Marsh Specialty’s 2023 Political Risk Report says that political instability, especially when compounded by the impact of inflation, threatens the investment environment and in some cases even the social structure of emerging markets.
The amplifying effect of related risks — dubbed ‘polycrises’ — have turned the focus of nations inward on economic security, which often comes at the expense of free trade. The report says that decisions by key economic powers on issues ranging from fertilisers and microchips to energy transition will continue to have repercussions on a global scale.
Nick Robson, global head of Credit Specialties at Marsh, says this scenario might be “unnerving”, but there are still many opportunities. “If risks are identified, managed and mitigated effectively,” he says, “the prospects for short-, medium- and long-term growth frequently outweigh the risks presented by short-term volatility.”
Three risks rated as high
BlackRock’s Geopolitical Risk Indicator score still rates the following geopolitical risks as high.

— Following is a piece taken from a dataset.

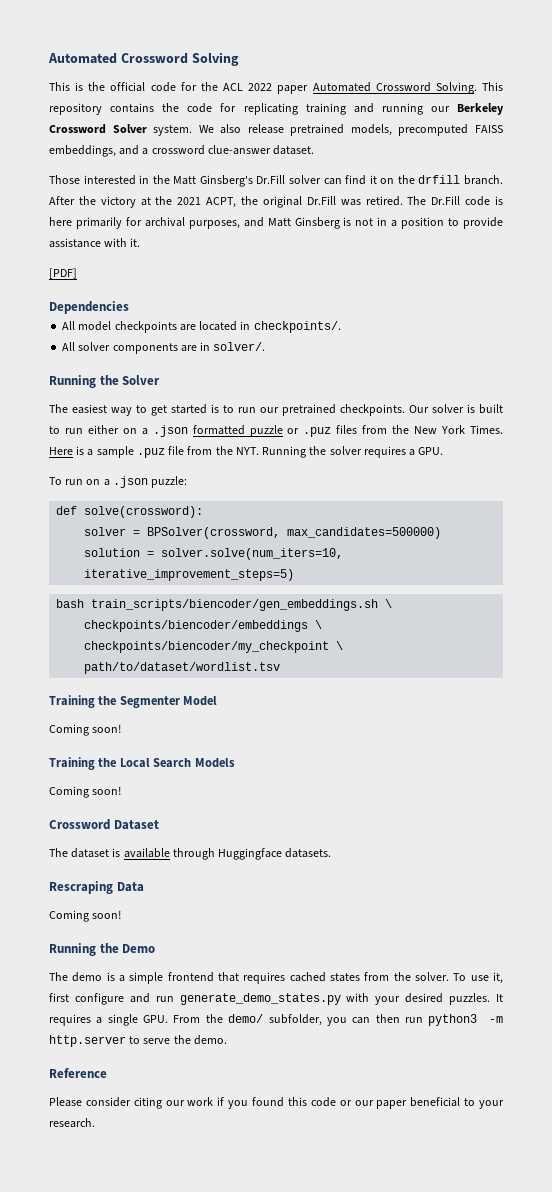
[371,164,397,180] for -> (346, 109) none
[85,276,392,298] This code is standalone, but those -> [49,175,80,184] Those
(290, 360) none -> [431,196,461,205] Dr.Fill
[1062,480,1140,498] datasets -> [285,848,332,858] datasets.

1 US–China strategic competition
“We see the trajectory of US–China relations as decidedly negative and believe it presents significant risks for investors,” says BlackRock.
2 Conflict between Russia and NATO
“We see no resolution on the horizon as Russia and Ukraine both pursue spring offensives,” says the report. “We see a substantial risk of escalation in the most dangerous standoff between the West and Russia since the Cuban Missile Crisis.”
For reinsurers, this suggests that international trade will continue to be negatively impacted with knock-on effects for businesses globally, including insurance operations such as accessing spare parts and materials for repairs, as part of claims. This could delay the resolution of claims, as well as the options available to claims teams.
Volatility can also mean higher costs for reinsurance, with some hard decisions for insurers as they decide on their priorities. Chubb, for example, recently renewed its catastrophe insurance for North America but has less reinsurance available for 2023, meaning that more losses are likely to be retained.
3 Tension in the Persian Gulf
BlackRock says Iran’s nuclear program has negated the positive influence of the potential resumption of diplomatic relations between Saudi Arabia and Iran.
“Concerns over Iran’s nuclear program have raised the risk of a military confrontation in the Middle East to its highest level in nearly a decade,” the report states.
Rated as medium risks are a major terror attack, a political crisis in emerging markets as a result of the ripple effect of the Ukraine war, and a conflict involving North Korea. The report also analyses 68 geopolitical events since 1962 and notes a significant change in their impact.
Historically, BlackRock says, these events have had a short-lived impact on markets and economies but this has changed. “We now see geopolitics as structural market risks, with direct and long-lasting effects.”